Verslag plenaire vergadering
Verslag
Mevrouw Martens heeft het woord.
Mijnheer de minister, eind december 2008 was u in Genk aanwezig op een evenement waarvan de organisatie lag bij Belgische sympathisanten van de Turks-nationalistische partij MHP. In zaal Anatolia, waar het evenement plaatsvond, hingen vlaggen waarop kolonel Alparslan, een historische leider van de MHP, afgebeeld stond. De organisatoren van het evenement staan bekend om hun sympathie voor de MHP en zijn militante vleugel de Grijze Wolven.
Volgens u was het evenement het feest van de Turkse culturele verenigingen. U stelde dat er overigens ook politici van sp.a en CD&V aanwezig waren, net als mensen uit de integratiesector. "Het zal dus allemaal wel meevallen met het democratische gehalte van die bijeenkomst", zei u.
Tegelijkertijd deed de heer Hakan Celiköz, uw kabinetsmedewerker en Genkenaar, in een nationalistische Turkse krant uitspraken waarmee hij de Armeense genocide in twijfel trekt. Het is trouwens niet de eerste keer dat de heer Celiköz, actief Open Vld'er en in 2007 als derde opvolger nog goed voor ruim 4900 stemmen op de Limburgse Kamerlijst, openlijk die genocide in twijfel trekt.

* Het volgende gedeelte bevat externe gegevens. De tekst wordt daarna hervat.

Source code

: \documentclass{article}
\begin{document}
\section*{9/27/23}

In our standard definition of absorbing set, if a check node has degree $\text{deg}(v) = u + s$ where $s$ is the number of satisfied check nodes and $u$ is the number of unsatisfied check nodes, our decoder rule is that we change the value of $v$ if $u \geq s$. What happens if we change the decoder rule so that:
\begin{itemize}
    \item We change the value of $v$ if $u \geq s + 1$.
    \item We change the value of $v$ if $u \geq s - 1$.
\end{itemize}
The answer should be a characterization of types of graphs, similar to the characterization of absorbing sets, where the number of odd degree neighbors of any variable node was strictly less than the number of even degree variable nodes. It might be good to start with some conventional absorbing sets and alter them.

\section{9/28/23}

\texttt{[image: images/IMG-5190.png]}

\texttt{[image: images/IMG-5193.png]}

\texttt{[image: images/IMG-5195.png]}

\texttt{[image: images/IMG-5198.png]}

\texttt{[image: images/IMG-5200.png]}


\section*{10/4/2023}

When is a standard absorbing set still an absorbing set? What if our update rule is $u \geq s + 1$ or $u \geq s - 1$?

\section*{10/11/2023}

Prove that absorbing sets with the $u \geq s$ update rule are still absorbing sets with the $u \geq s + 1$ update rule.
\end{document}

In een op de Belgisch-Turkse nieuwssite Yenihaber gepubliceerde tekst sprak hij in 2007 nog over de "vermeende genocide", die "tot nu toe niet bewezen is" en die zelfs "op subjectieve feiten berust".
Voormalig minister-president Yves Leterme werd hier reeds in juni 2007 ondervraagd door de heer Van Overmeire, nadat een toenmalig CD&V-kabinetsmedewerker er prat op was gegaan dat hij de minister-president had overtuigd van "de ware historische toedracht" van de genocide op het Armeense volk, met andere woorden van de negationistische visie van een bepaald Turks milieu.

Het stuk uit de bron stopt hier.